§ **WHAT YOU SHOULD DO**:
From the entries that follow, copy each line in which "טוקהאוס" appears.

'''

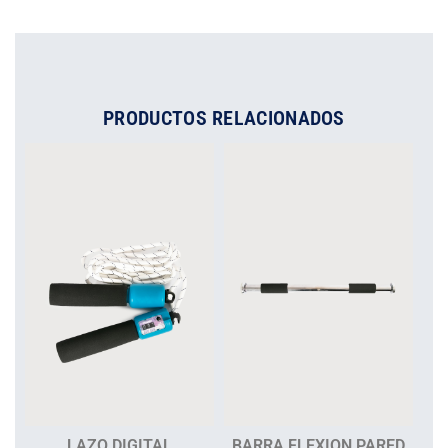
PRODUCTOS RELACIONADOS
LAZO DIGITAL
BARRA FLEXION PARED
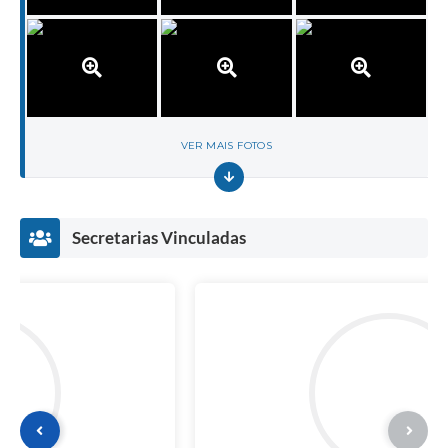
VER MAIS FOTOS
Secretarias Vinculadas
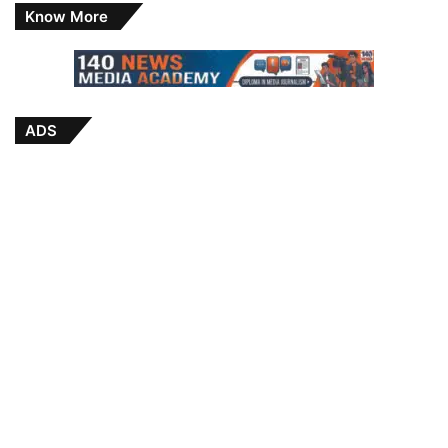
Know More
ADS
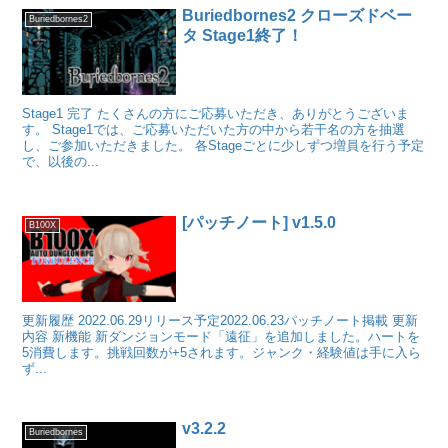
Buriedbornes2 クローズドベー
Buriedbornes2
タ Stage1終了！
Stage1 完了 たくさんの方にご応募いただき、ありがとうございま
す。 Stage1では、ご応募いただいた方の中から若干名の方を抽選
し、ご参加いただきました。 各Stageごとに少しずつ増員を行う予定
で、以後の...
[パッチノート] v1.5.0
B100X
更新履歴 2022.06.29リリース予定2022.06.23パッチノート掲載 更新
内容 新機能 新ダンジョンモード「遠征」を追加しました。ハートを
5消費します。挑戦回数が+5されます。ジャンク・経験値は手に入ら
ず...
v3.2.2
Buriedbornes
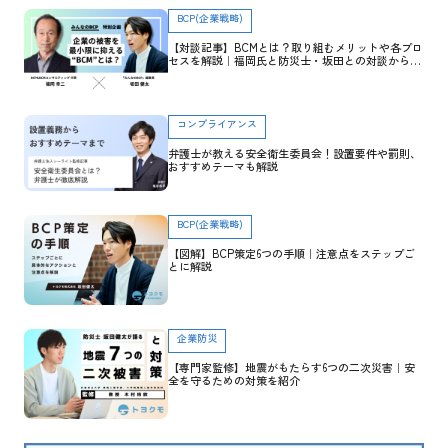
BCP(企業戦略)
【対談記事】BCMとは？取り組むメリットや各プロ
セスを解説｜福岡氏と防災士・坂田との対談から学
ぶ
コンプライアンス
弁護士が教える安全衛生委員会！設置要件や罰則、
おすすめテーマも解説
BCP(企業戦略)
【図解】BCP策定6つの手順｜注意点をステップご
とに解説
企業防災
【専門家監修】地震がもたらす6つの二次災害｜安
全を守るための対策を紹介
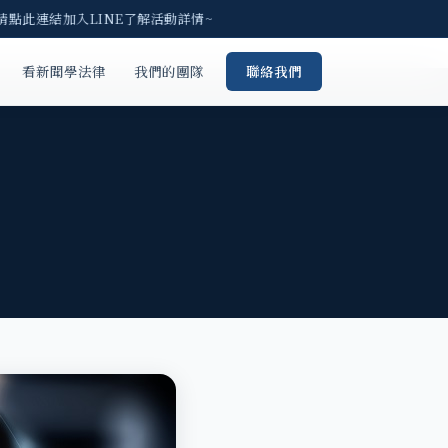
 請點此連結加入LINE了解活動詳情~
看新聞學法律
我們的團隊
聯絡我們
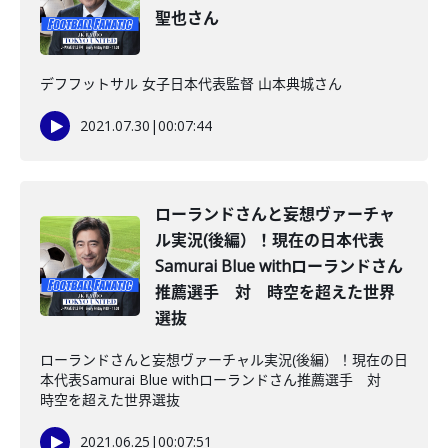
聖也さん
デフフットサル 女子日本代表監督 山本典城さん
2021.07.30
|
00:07:44
ローランドさんと妄想ヴァーチャ
ル実況(後編）！現在の日本代表
Samurai Blue withローランドさん
推薦選手 対 時空を超えた世界
選抜
ローランドさんと妄想ヴァーチャル実況(後編）！現在の日
本代表Samurai Blue withローランドさん推薦選手 対
時空を超えた世界選抜
2021.06.25
|
00:07:51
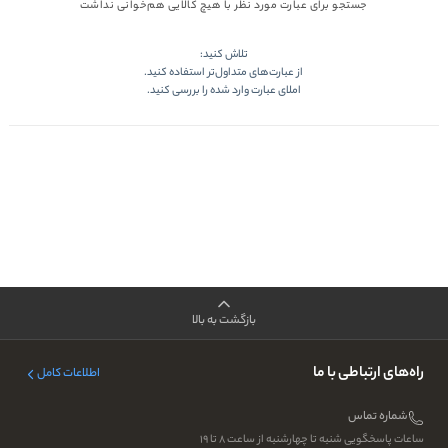
جستجو برای عبارت مورد نظر با هیچ کالایی هم‌خوانی نداشت
تلاش کنید:
از عبارت‌های متداول‌تر استفاده کنید.
املای عبارت وارد شده را بررسی کنید.
بازگشت به بالا
راه‌های ارتباطی با ما
اطلاعات کامل
شماره تماس
ساعات پاسخگویی شنبه تا چهارشنبه از ساعت ۸ تا ۱۹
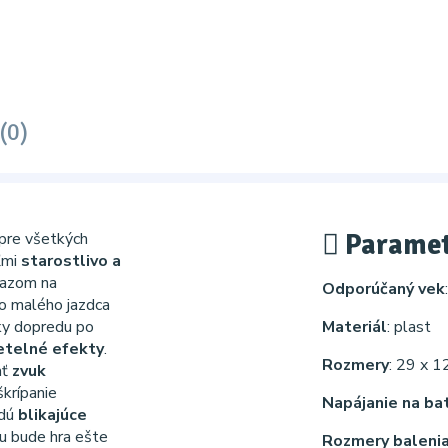
(0)
Paramet
 pre všetkých
eľmi
starostlivo a
razom na
Odporúčaný vek
ho malého jazdca
ky dopredu po
Materiál
: plast
etelné efekty
.
Rozmery
: 29 x 1
ať
zvuk
krípanie
Napájanie na ba
udú
blikajúce
mu bude hra ešte
Rozmery baleni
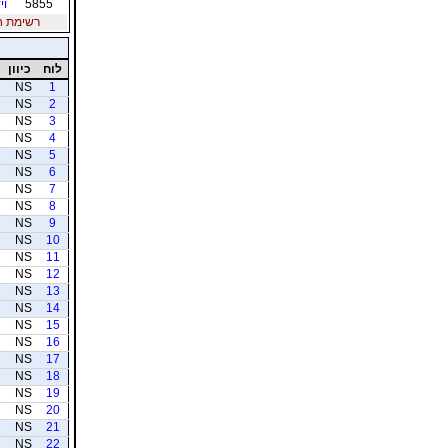
5855
וי
רשימת חברי
לוח
כיוון
NS
1
NS
2
NS
3
NS
4
NS
5
NS
6
NS
7
NS
8
NS
9
NS
10
NS
11
NS
12
NS
13
NS
14
NS
15
NS
16
NS
17
NS
18
NS
19
NS
20
NS
21
NS
22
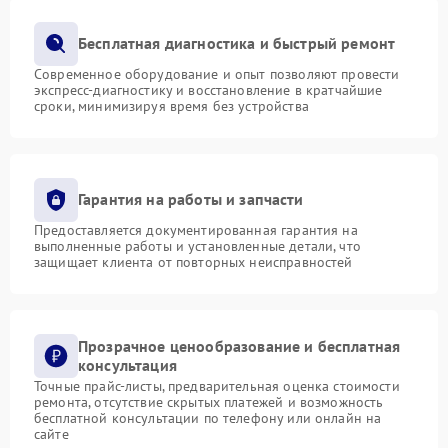
Бесплатная диагностика и быстрый ремонт
Современное оборудование и опыт позволяют провести
экспресс-диагностику и восстановление в кратчайшие
сроки, минимизируя время без устройства
Гарантия на работы и запчасти
Предоставляется документированная гарантия на
выполненные работы и установленные детали, что
защищает клиента от повторных неисправностей
Прозрачное ценообразование и бесплатная
консультация
Точные прайс-листы, предварительная оценка стоимости
ремонта, отсутствие скрытых платежей и возможность
бесплатной консультации по телефону или онлайн на
сайте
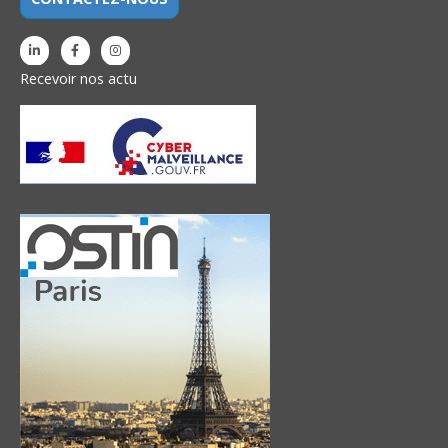
Recevoir nos actu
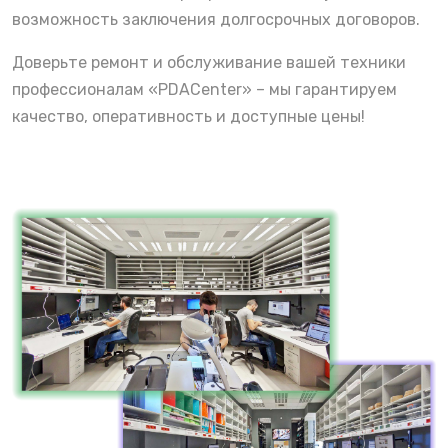
возможность заключения долгосрочных договоров.
Доверьте ремонт и обслуживание вашей техники
профессионалам «PDACenter» – мы гарантируем
качество, оперативность и доступные цены!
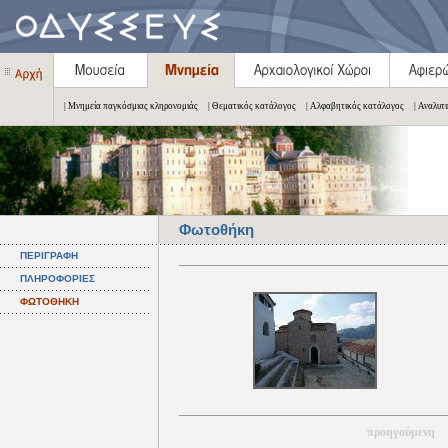
| Μνημεία παγκόσμιας κληρονομιάς
| Θεματικός κατάλογος
| Αλφαβητικός κατάλογος
| Αναλυτ
Φωτοθήκη
ΠΕΡΙΓΡΑΦΗ
ΠΛΗΡΟΦΟΡΙΕΣ
ΦΩΤΟΘΗΚΗ
προηγούμενη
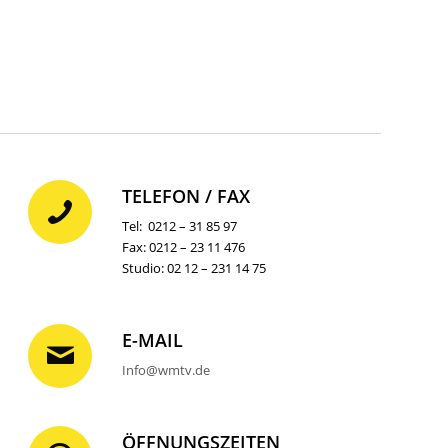
TELEFON / FAX
Tel: 0212 – 31 85 97
Fax: 0212 – 23 11 476
Studio: 02 12 – 231 14 75
E-MAIL
Info@wmtv.de
ÖFFNUNGSZEITEN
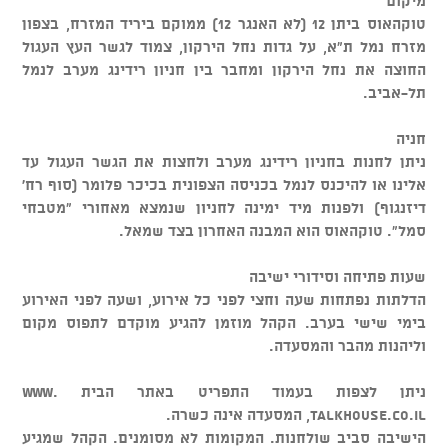
מיקום
טוקהאוס ביתן 12 (לא האנגר 12) ממוקם ביריד המזרח, בצפון
מזרח נמל ת"א, על גדות נחל הירקון, צמוד לגשר העץ העגול
החוצה את נחל הירקון ומחבר בין חניון רידינג מערב לנמל
תל-אביב.
חניה
ניתן לחנות בחניון רידינג מערב ולחצות את הגשר העגול עד
אלינו או להיכנס לנמל בכניסה הצפונית בכיכר פלומר (סוף רח'
דיזנגוף) ולפנות מיד ימינה לחניון שנמצא מאחורי "מטבחי
סמל". טוקהאוס הוא המבנה האחרון בצד שמאל.
שעות פתיחה וסידורי ישיבה
הדלתות נפתחות שעה וחצי לפני כל אירוע, ושעה לפני האירוע
בימי שישי בערב. הקהל מוזמן להגיע מוקדם לתפוס מקום
וליהנות מהבר והמסעדה.
ניתן לצפות בעמוד התפריט באתר הבית www.
talkhouse.co.il, המסעדה אינה כשרה.
הישיבה סביב שולחנות. המקומות לא מסומנים. הקהל שמגיע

'''

§ **RESPONSE AREA**:
טוקהאוס ביתן 12 (לא האנגר 12) ממוקם ביריד המזרח, בצפון
סמל". טוקהאוס הוא המבנה האחרון בצד שמאל.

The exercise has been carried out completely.